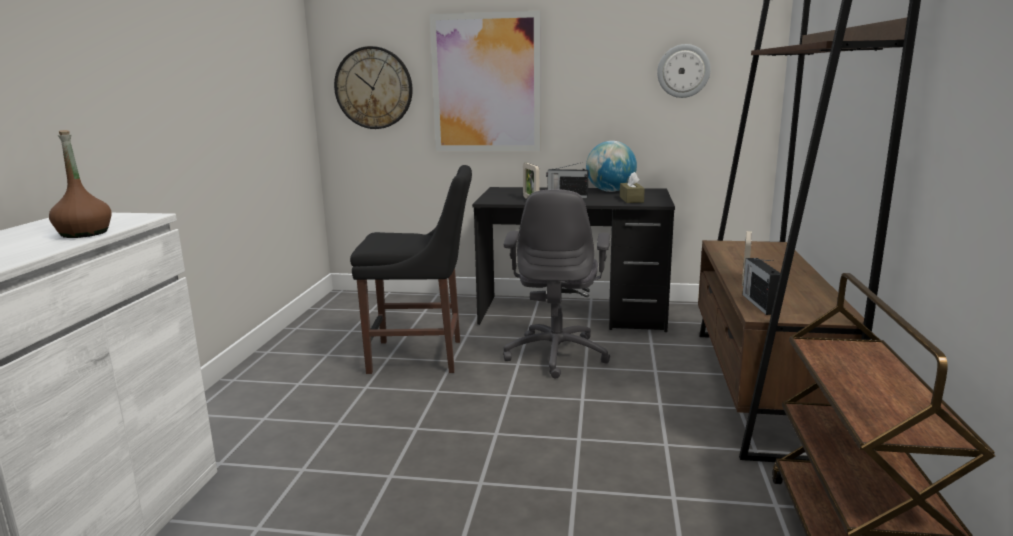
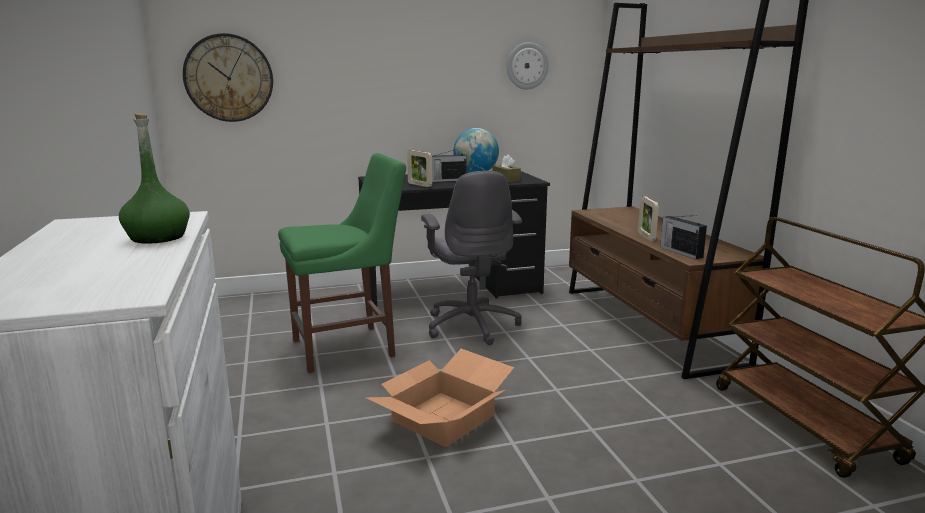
camera: 25 degrees left, 0 degrees up
(85, 233) = (158, 237): brown bottle -> green bottle
(421, 356) = (349, 347): black chair -> green chair
(440, 441) = (443, 417): none -> cardboard box
(486, 83) = (351, 74): picture -> none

□ □ □ □ □

After locating the line with "(440, 441) = (443, 417): none", please repeat it and every line after it exactly, through the end of the data above.

Solution to the exercise:
(440, 441) = (443, 417): none -> cardboard box
(486, 83) = (351, 74): picture -> none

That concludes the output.